Timur serta-merta menggelengkan kepala. Dia tidak mungkin membiarkan sahabat perempuannya yang kelelahan pulang sendiri di tengah malam dengan taksi. Hal itu menurutnya terlalu bahaya. "Pokoknya aku antar."
"Nggak perlu, Mur. Kamu juga pasti capek setelah kerja dan waktu istrahatmu juga tersita karena aku hubungi tiba-tiba," tolak Bulan. Itu hanya alasan saja. Sebetulnya dia masih takut berduaan dengan Timur karena hal itu selalu memicu harapan yang dia sangat tahu kalau itu adalah sebuah kemustahilan. Selain memicu harapan, dia akan sedih berkepanjangan jika mengingat keputusannya saat ini tentang janin yang dikandungnya. Dia terpaksa membuat janin tak bersalah itu mengalami hal yang sama dengannya, yaitu hidup tanpa sosok ayah.
"Aku nggak bisa biarin kamu pulang sendiri pokoknya, Lan." Timur tetap memaksa. Dia malah sampai mengeluarkan kunci mobil dari saku celana. "Ayo cepat pulang! Kamu pasti udah capek banget. Mending simpan tenagamu untuk perjalanan pulang daripada kamu habiskan untuk berdebat denganku."
Yasmin tiba-tiba terkekeh. "Sejak kapan kamu menjadi begitu cerewet, Timur?" tanyanya mengejek.
Timur berdecak. "Jangan memancing pertikaian, Yas," sahutnya.
Yasmin kembali tertawa sambil menggeleng-gelengkan kepala. Namun, dia tidak lagi mendebat Timur. Dia bahkan mengisyaratkan Timur dan Bulan untuk segera meninggalkan rumah sakit dengan ayunan tangannya yang diarahkan ke lorong menuju pintu keluar.
Bulan akhirnya menyerah. Dia menghela napas panjang sebelum akhirnya berjalan menyusuri lorong rumah sakit dengan Timur di belakangnya. Lelaki itu diam, tapi kemudian menyusul langkahnya yang cepat.
"Lan, aku boleh tanya sesuatu?"
Tanpa menoleh Bulan balik bertanya, "Tanya apa?"
"Aku lihat tadi waktu kamu keluar dari ruang bersalin, kamu kelihatan sedih. Kenapa memangnya? Ada kondisi yang tidak baik selama proses persalinan di dalam sana?"
Mendengar nada khawatir Timur, Bulan terseyum tipis. Dia kemudian menggelengkan kepala. "Aku hanya ingat Ibu," jawabnya. "Aku jadi membayangkan bagaimana susahnya Ibu melahirkanku dulu." Itu memang apa yang sebetulnya terjadi, selain juga karena dia membayangkan akan melewati proses itu tanpa Timur di sebelahnya beberapa bulan ke depan.
"Ah, kamu benar," sahut Timur lirih.
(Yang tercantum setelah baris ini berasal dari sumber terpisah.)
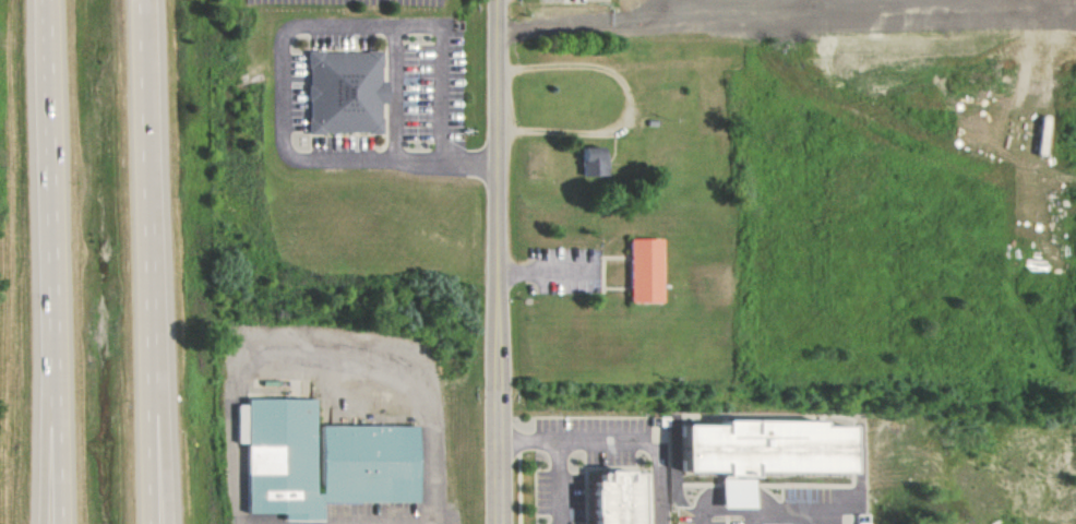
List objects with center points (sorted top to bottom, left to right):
building: (328, 99)
building: (590, 161)
road: (56, 261)
road: (145, 261)
road: (496, 262)
building: (631, 276)
road: (160, 376)
road: (45, 387)
building: (664, 430)
building: (758, 452)
building: (357, 469)
building: (615, 498)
Namun, dia tidak berbicara lagi setelah jawaban Bulan membuatnya mengingat kembali perempuan yang dia benci sepanjang hidupnya.
"Mur," panggil Bulan tiba-tiba ketika mereka sudah sampai di tempat parkir dan hendak masuk ke dalam mobil.
"Kenapa?" tanya Timur dari seberang mobil. Mereka memang berdiri di depan pintu mobil.
"Apa Embun merasa kesepian karena dia melahirkan tidak ditemani Mas Abi?"
Tangan Timur yang hendak menarik pintu mobil jadi berhenti. Dia mengernyit sebelum memberikan jawaban. "Kayaknya ada sedikit perasaan semacam itu."
"Iya, kan? Pasti dia merasa sedih karena suaminya tidak bisa mendampingi," ujar Bulan lagi.
"Kenapa?" tanya Timur yang menangkap nada berbeda dari pertanyaan Bulan. Namun, dia tidak bisa menggambarkan keanehan dari topik yang diangkat Bulan saat ini.
"Nggak apa-apa," jawab Bulan. "Aku hanya membayangkan sedihnya kalau aku ada di posisi Embun saat ini."
Mendengar itu, Timur menggelengkan kepala. "Tidak akan. Kamu pasti akan dapat suami siaga yang selalu menemani saat kamu melahirkan nanti," tanggapnya.
"Kamu salah, Mur," ujar Bulan lirih dengan kepala tertunduk.
"Ha?" tanya Timur yang tidak mendengar ucapan Bulan karena terlalu pelan.
"Aku akan melahirkan sendiri dan kesepian," lanjut Bulan sambil membuka pintu mobil dan masuk ke dalamnya.